What the task asks | Leave out the pictures and retype everything else in the records below exactly.
Start of Block
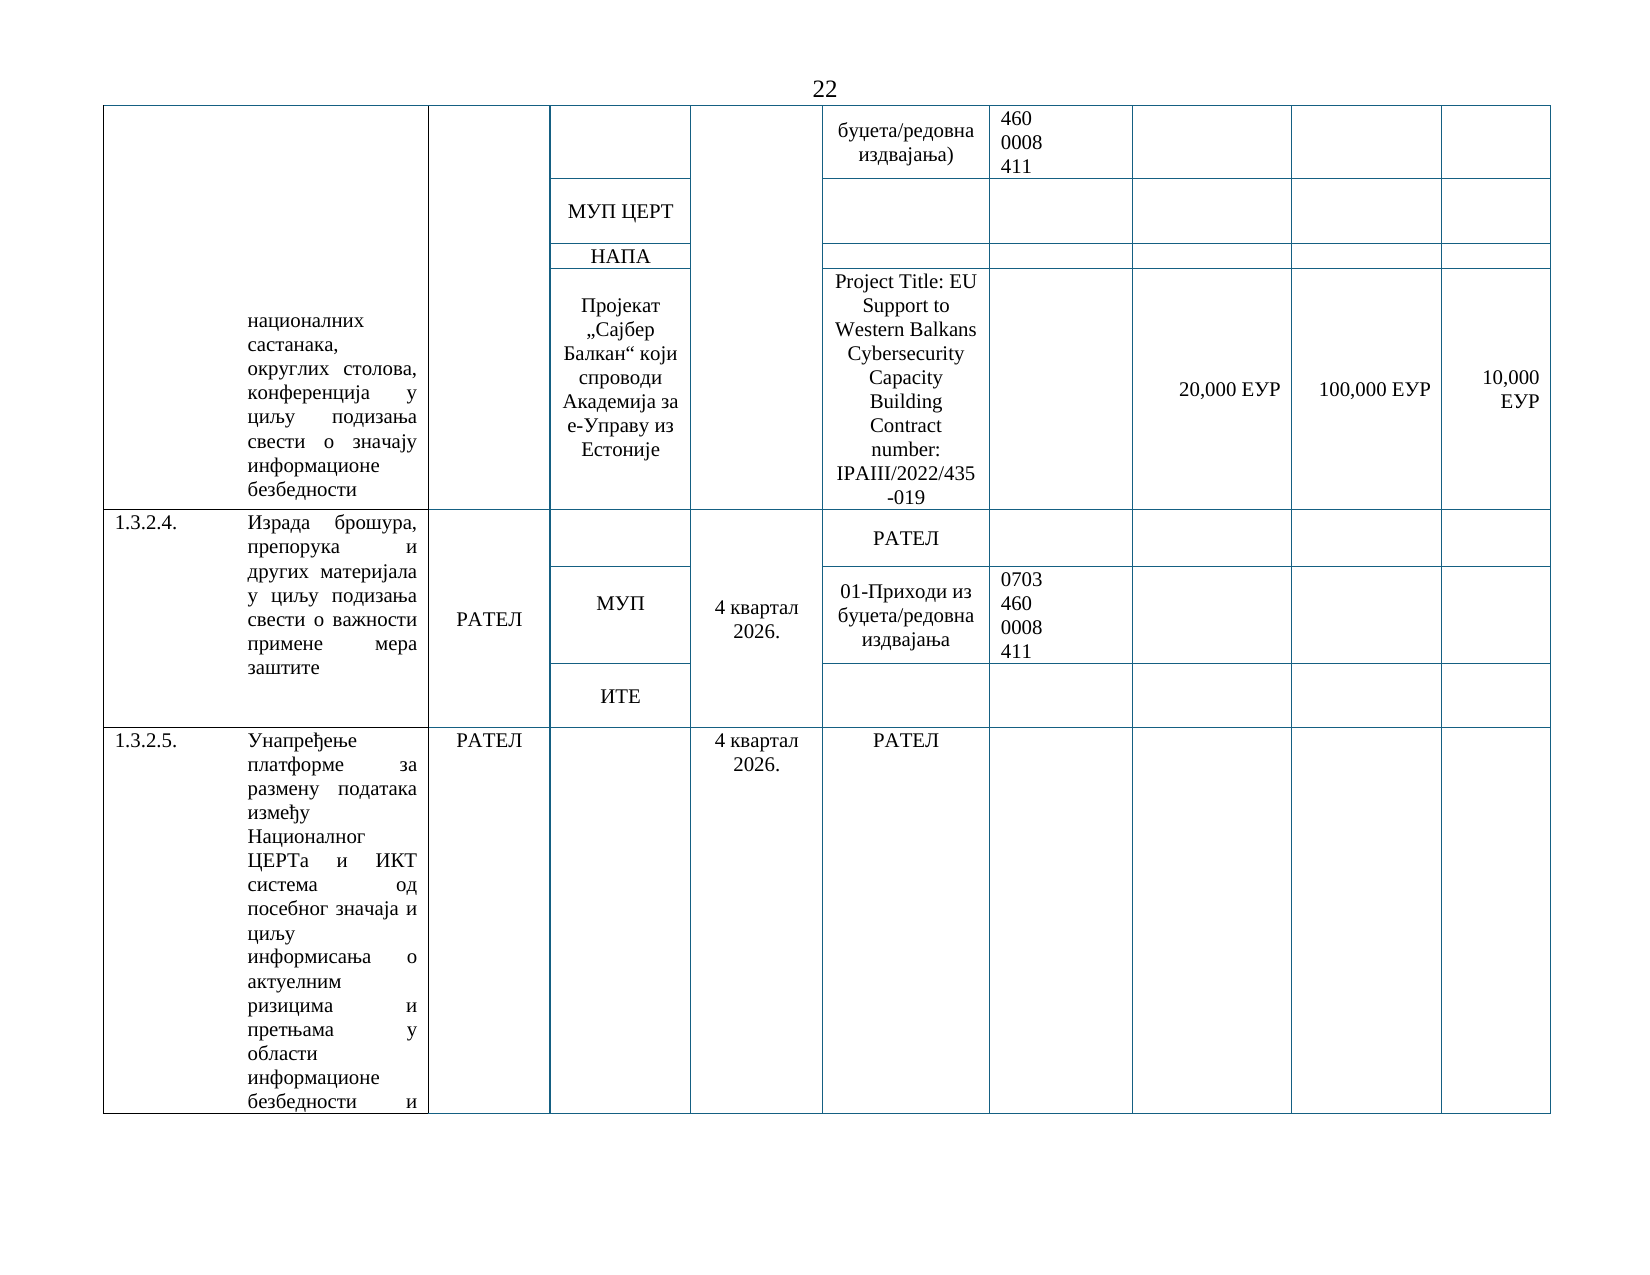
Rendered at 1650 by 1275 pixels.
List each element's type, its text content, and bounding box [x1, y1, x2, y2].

table_cell 0703 460 0008 411 [990, 567, 1132, 663]
table_cell РАТЕЛ [823, 510, 989, 566]
table_cell [1292, 728, 1441, 1113]
table_cell ИТЕ [551, 664, 690, 727]
table_cell [1442, 510, 1550, 566]
table_cell [990, 179, 1132, 243]
table_cell [1292, 244, 1441, 268]
table_cell Project Title: EU Support to Western Balkans Cybersecurity Capacity Building Contract number: IPAIII/2022/435-019 [823, 269, 989, 509]
table_cell 4 квартал 2026. [691, 728, 822, 1113]
table_cell [990, 664, 1132, 727]
table_cell РАТЕЛ [429, 728, 549, 1113]
table_cell 1.3.2.4. [104, 510, 236, 727]
table_cell [1133, 106, 1291, 178]
table_cell [1133, 728, 1291, 1113]
table_cell [1442, 664, 1550, 727]
table_cell 0703 460 0008 411 [990, 106, 1132, 178]
table_cell Израда брошура, препорука и других материјала у циљу подизања свести о важности примене мера заштите [236, 510, 428, 727]
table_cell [236, 728, 428, 1113]
table_cell 01-Приходи из буџета/редовна издвајања [823, 567, 989, 663]
table_cell [1442, 567, 1550, 663]
table_cell [1133, 179, 1291, 243]
table_cell [990, 728, 1132, 1113]
table_cell [551, 510, 690, 566]
table_cell [990, 510, 1132, 566]
table_cell [1442, 106, 1550, 178]
table_cell [1442, 728, 1550, 1113]
table_cell МУП [551, 567, 690, 663]
table_cell МИТ [551, 106, 690, 178]
table_cell 10,000 ЕУР [1442, 269, 1550, 509]
table_cell [1292, 664, 1441, 727]
table_cell [990, 269, 1132, 509]
table_cell [1133, 244, 1291, 268]
table_cell [1292, 510, 1441, 566]
table_cell [1292, 106, 1441, 178]
table_cell РАТЕЛ [823, 728, 989, 1113]
table_cell [823, 244, 989, 268]
table_cell [1442, 179, 1550, 243]
table_cell 100,000 ЕУР [1292, 269, 1441, 509]
table_cell Пројекат „Сајбер Балкан“ који спроводи Академија за е-Управу из Естоније [551, 269, 690, 509]
table_cell [823, 664, 989, 727]
table_cell 4 квартал 2026. [691, 510, 822, 727]
table_cell [990, 244, 1132, 268]
table_cell [823, 179, 989, 243]
table_cell РАТЕЛ [429, 510, 549, 727]
table_cell МУП ЦЕРТ [551, 179, 690, 243]
table_cell НАПА [551, 244, 690, 268]
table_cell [823, 106, 989, 178]
table_cell [1292, 567, 1441, 663]
table_cell [1133, 567, 1291, 663]
table_cell 1.3.2.5. [104, 728, 236, 1113]
table_cell 20,000 ЕУР [1133, 269, 1291, 509]
table_cell [1292, 179, 1441, 243]
table_cell [551, 728, 690, 1113]
table_cell [1133, 510, 1291, 566]
table_cell [1133, 664, 1291, 727]
table_cell [1442, 244, 1550, 268]
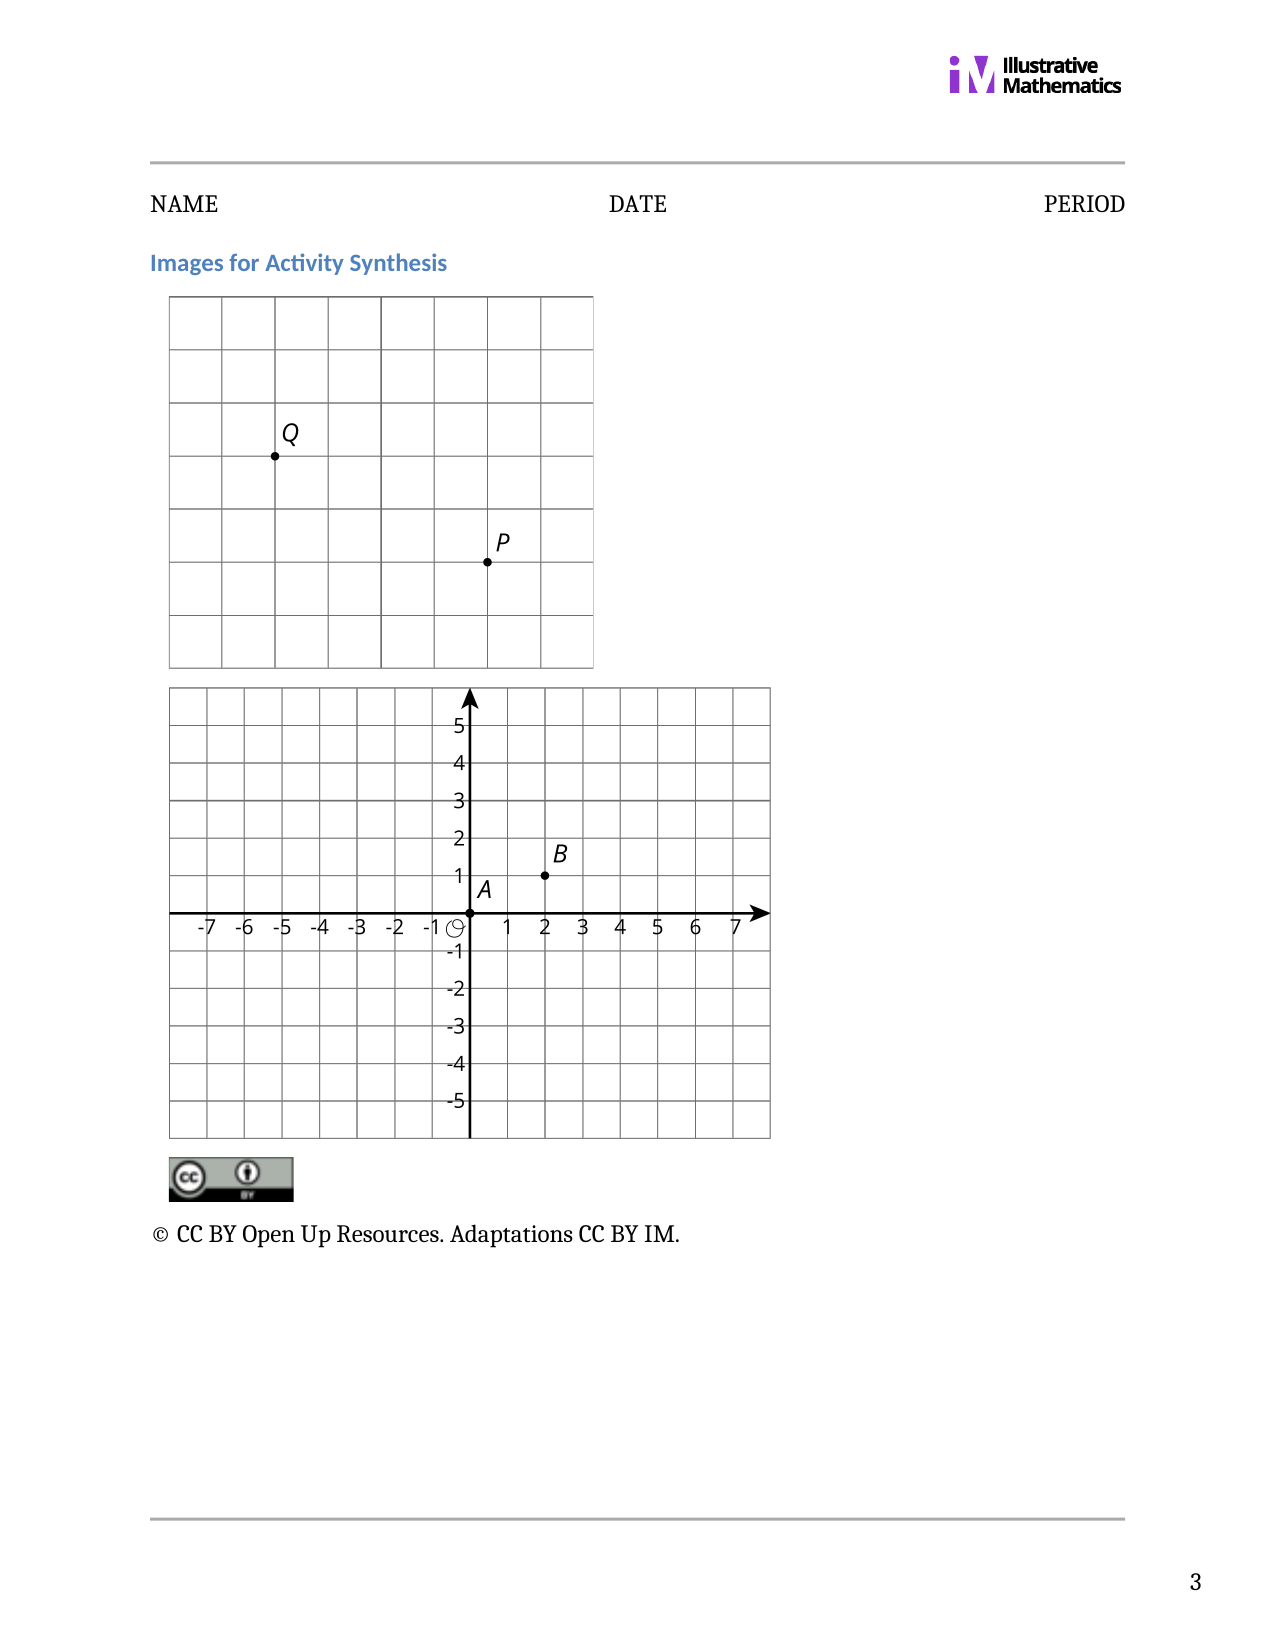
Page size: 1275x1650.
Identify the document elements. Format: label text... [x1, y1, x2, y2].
End of Block
Task solution |
Rendered at 1650 by 1275 pixels.
List each element's type, its text content, and bounding box [x1, y1, x2, y2].

table_cell 0703 460 0008 411 [990, 567, 1132, 663]
table_cell РАТЕЛ [823, 510, 989, 566]
table_cell [1292, 728, 1441, 1113]
table_cell ИТЕ [551, 664, 690, 727]
table_cell [1442, 510, 1550, 566]
table_cell [990, 179, 1132, 243]
table_cell [1292, 244, 1441, 268]
table_cell Project Title: EU Support to Western Balkans Cybersecurity Capacity Building Contract number: IPAIII/2022/435-019 [823, 269, 989, 509]
table_cell 4 квартал 2026. [691, 728, 822, 1113]
table_cell [990, 664, 1132, 727]
table_cell РАТЕЛ [429, 728, 549, 1113]
table_cell 1.3.2.4. [104, 510, 236, 727]
table_cell [1133, 106, 1291, 178]
table_cell [1133, 728, 1291, 1113]
table_cell [1442, 664, 1550, 727]
table_cell 0703 460 0008 411 [990, 106, 1132, 178]
table_cell Израда брошура, препорука и других материјала у циљу подизања свести о важности примене мера заштите [236, 510, 428, 727]
table_cell [236, 728, 428, 1113]
table_cell 01-Приходи из буџета/редовна издвајања [823, 567, 989, 663]
table_cell [1442, 567, 1550, 663]
table_cell [1133, 179, 1291, 243]
table_cell [990, 728, 1132, 1113]
table_cell [551, 510, 690, 566]
table_cell [990, 510, 1132, 566]
table_cell [1442, 106, 1550, 178]
table_cell [1442, 728, 1550, 1113]
table_cell МУП [551, 567, 690, 663]
table_cell МИТ [551, 106, 690, 178]
table_cell 10,000 ЕУР [1442, 269, 1550, 509]
table_cell [1292, 664, 1441, 727]
table_cell [990, 269, 1132, 509]
table_cell [1133, 244, 1291, 268]
table_cell [1292, 510, 1441, 566]
table_cell [1292, 106, 1441, 178]
table_cell РАТЕЛ [823, 728, 989, 1113]
table_cell [823, 244, 989, 268]
table_cell [1442, 179, 1550, 243]
table_cell 100,000 ЕУР [1292, 269, 1441, 509]
table_cell Пројекат „Сајбер Балкан“ који спроводи Академија за е-Управу из Естоније [551, 269, 690, 509]
table_cell [823, 664, 989, 727]
table_cell 4 квартал 2026. [691, 510, 822, 727]
table_cell [990, 244, 1132, 268]
table_cell [823, 179, 989, 243]
table_cell РАТЕЛ [429, 510, 549, 727]
table_cell МУП ЦЕРТ [551, 179, 690, 243]
table_cell НАПА [551, 244, 690, 268]
table_cell [823, 106, 989, 178]
table_cell [1292, 567, 1441, 663]
table_cell [1133, 567, 1291, 663]
table_cell 1.3.2.5. [104, 728, 236, 1113]
table_cell 20,000 ЕУР [1133, 269, 1291, 509]
table_cell [1292, 179, 1441, 243]
table_cell [551, 728, 690, 1113]
table_cell [1133, 510, 1291, 566]
table_cell [1133, 664, 1291, 727]
table_cell [1442, 244, 1550, 268]
Page size: 1275x1650.
Identify the document elements. Format: label text... [x1, y1, x2, y2].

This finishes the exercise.